**Exercise requirements**. Copy every line of text in the data below word for word. Leave out the pictures.

**Items from a data source**.

..........

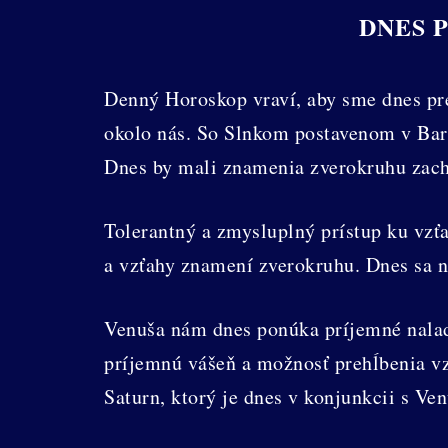
DNES 
Denný Horoskop vraví, aby sme dnes pre
okolo nás. So Slnkom postavenom v Bara
Dnes by mali znamenia zverokruhu zach
Tolerantný a zmysluplný prístup ku vzť
a vzťahy znamení zverokruhu. Dnes sa 
Venuša nám dnes ponúka príjemné nala
príjemnú vášeň a možnosť prehĺbenia v
Saturn, ktorý je dnes v konjunkcii s Ve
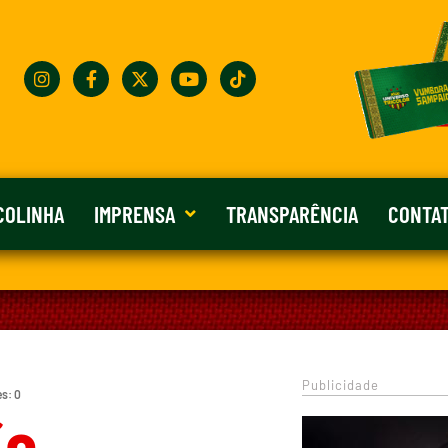
COLINHA
IMPRENSA
TRANSPARÊNCIA
CONTA
Publicidade
es: 0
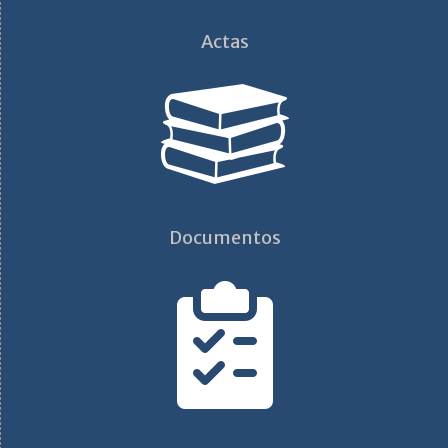
Actas
Documentos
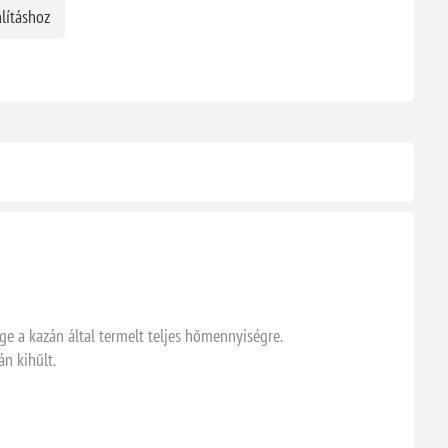
lításhoz
e a kazán által termelt teljes hőmennyiségre.
án kihűlt.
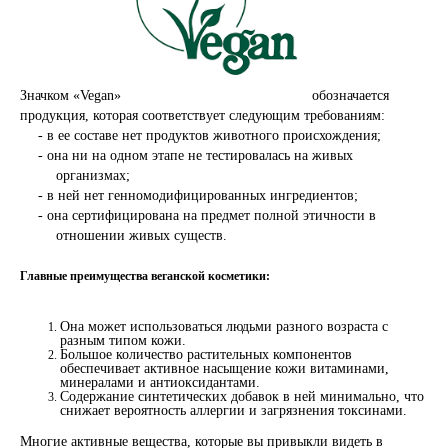
Значком «Vegan»
обозначается
продукция, которая соответствует следующим требованиям:
-
в ее составе нет продуктов животного происхождения;
-
она ни на одном этапе не тестировалась на живых
организмах;
-
в ней нет генномодифицированных ингредиентов;
-
она сертифицирована на предмет полной этичности в
отношении живых существ.
Главные преимущества
веганской косметики:
Она может использоваться людьми разного возраста с
разным типом кожи.
Большое количество растительных компонентов
обеспечивает активное насыщение кожи витаминами,
минералами и антиоксидантами.
Содержание синтетических добавок
в ней минимально, что
снижает вероятность аллергии и загрязнения токсинами.
Многие активные вещества, которые вы привыкли видеть в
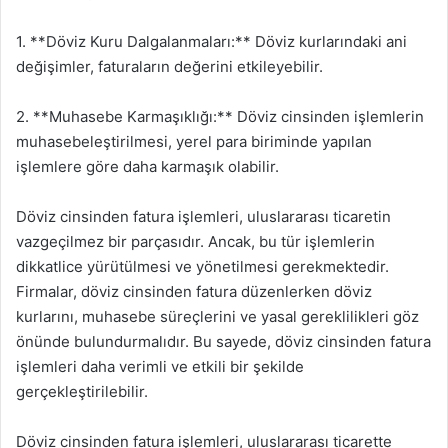
1. **Döviz Kuru Dalgalanmaları:** Döviz kurlarındaki ani
değişimler, faturaların değerini etkileyebilir.
2. **Muhasebe Karmaşıklığı:** Döviz cinsinden işlemlerin
muhasebeleştirilmesi, yerel para biriminde yapılan
işlemlere göre daha karmaşık olabilir.
Döviz cinsinden fatura işlemleri, uluslararası ticaretin
vazgeçilmez bir parçasıdır. Ancak, bu tür işlemlerin
dikkatlice yürütülmesi ve yönetilmesi gerekmektedir.
Firmalar, döviz cinsinden fatura düzenlerken döviz
kurlarını, muhasebe süreçlerini ve yasal gereklilikleri göz
önünde bulundurmalıdır. Bu sayede, döviz cinsinden fatura
işlemleri daha verimli ve etkili bir şekilde
gerçekleştirilebilir.
Döviz cinsinden fatura işlemleri, uluslararası ticarette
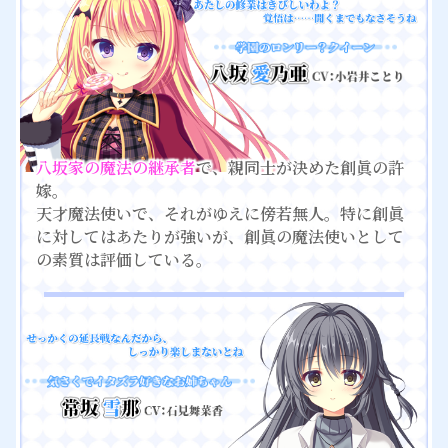
八坂家の魔法の継承者
で、親同士が決めた創眞の許
嫁。
天才魔法使いで、それがゆえに傍若無人。特に創眞
に対してはあたりが強いが、創眞の魔法使いとして
の素質は評価している。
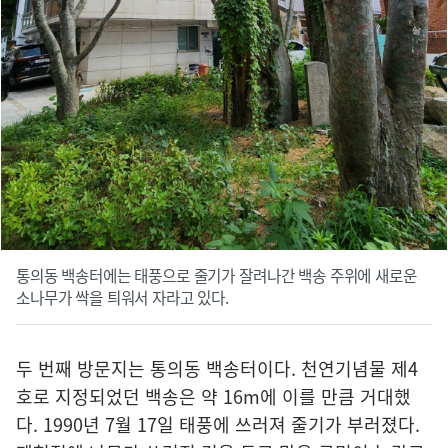
통의동 백송터에는 태풍으로 줄기가 잘려나간 백송 주위에 새로운
소나무가 싹을 틔워서 자라고 있다.
두 번째 방문지는 통의동 백송터이다. 천연기념물 제4
호로 지정되었던 백송은 약 16m에 이를 만큼 거대했
다. 1990년 7월 17일 태풍에 쓰러져 줄기가 부러졌다.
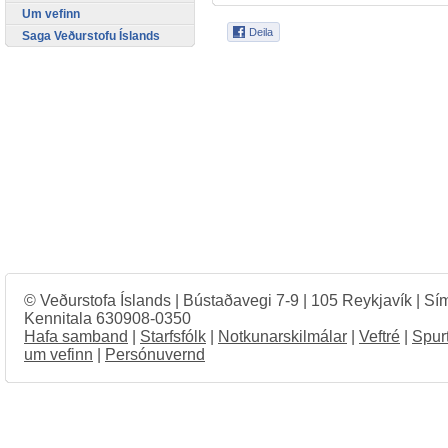
Um vefinn
Saga Veðurstofu Íslands
© Veðurstofa Íslands | Bústaðavegi 7-9 | 105 Reykjavík | Sí
Kennitala 630908-0350
Hafa samband
|
Starfsfólk
|
Notkunarskilmálar
|
Veftré
|
Spur
um vefinn
|
Persónuvernd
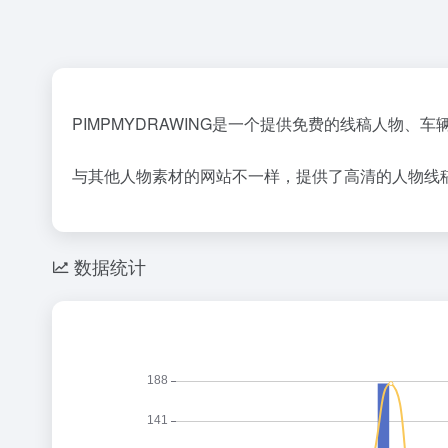
PIMPMYDRAWING是一个提供免费的线稿人物
与其他人物素材的网站不一样，提供了高清的人物线稿
数据统计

..........

**Task response**.
DNES 
Denný Horoskop vraví, aby sme dnes pre
okolo nás. So Slnkom postavenom v Bara
Dnes by mali znamenia zverokruhu zach
Tolerantný a zmysluplný prístup ku vzť
a vzťahy znamení zverokruhu. Dnes sa 
Venuša nám dnes ponúka príjemné nala
príjemnú vášeň a možnosť prehĺbenia v
Saturn, ktorý je dnes v konjunkcii s Ve
COLINHA
IMPRENSA
TRANSPARÊNCIA
CONTA
Publicidade
es: 0
Actas
Documentos
lításhoz
e a kazán által termelt teljes hőmennyiségre.
án kihűlt.
Значком «Vegan»
обозначается
продукция, которая соответствует следующим требованиям:
-
в ее составе нет продуктов животного происхождения;
-
она ни на одном этапе не тестировалась на живых
организмах;
-
в ней нет генномодифицированных ингредиентов;
-
она сертифицирована на предмет полной этичности в
отношении живых существ.
Главные преимущества
веганской косметики:
Она может использоваться людьми разного возраста с
разным типом кожи.
Большое количество растительных компонентов
обеспечивает активное насыщение кожи витаминами,
минералами и антиоксидантами.
Содержание синтетических добавок
в ней минимально, что
снижает вероятность аллергии и загрязнения токсинами.
Многие активные вещества, которые вы привыкли видеть в
1. **Döviz Kuru Dalgalanmaları:** Döviz kurlarındaki ani
değişimler, faturaların değerini etkileyebilir.
2. **Muhasebe Karmaşıklığı:** Döviz cinsinden işlemlerin
muhasebeleştirilmesi, yerel para biriminde yapılan
işlemlere göre daha karmaşık olabilir.
Döviz cinsinden fatura işlemleri, uluslararası ticaretin
vazgeçilmez bir parçasıdır. Ancak, bu tür işlemlerin
dikkatlice yürütülmesi ve yönetilmesi gerekmektedir.
Firmalar, döviz cinsinden fatura düzenlerken döviz
kurlarını, muhasebe süreçlerini ve yasal gereklilikleri göz
önünde bulundurmalıdır. Bu sayede, döviz cinsinden fatura
işlemleri daha verimli ve etkili bir şekilde
gerçekleştirilebilir.
Döviz cinsinden fatura işlemleri, uluslararası ticarette
八坂家の魔法の継承者
で、親同士が決めた創眞の許
嫁。
天才魔法使いで、それがゆえに傍若無人。特に創眞
に対してはあたりが強いが、創眞の魔法使いとして
の素質は評価している。
통의동 백송터에는 태풍으로 줄기가 잘려나간 백송 주위에 새로운
소나무가 싹을 틔워서 자라고 있다.
두 번째 방문지는 통의동 백송터이다. 천연기념물 제4
호로 지정되었던 백송은 약 16m에 이를 만큼 거대했
다. 1990년 7월 17일 태풍에 쓰러져 줄기가 부러졌다.
Um vefinn
Saga Veðurstofu Íslands
© Veðurstofa Íslands | Bústaðavegi 7-9 | 105 Reykjavík | Sí
Kennitala 630908-0350
Hafa samband
|
Starfsfólk
|
Notkunarskilmálar
|
Veftré
|
Spur
um vefinn
|
Persónuvernd
PIMPMYDRAWING是一个提供免费的线稿人物
与其他人物素材的网站不一样，提供了高清的人物线稿
数据统计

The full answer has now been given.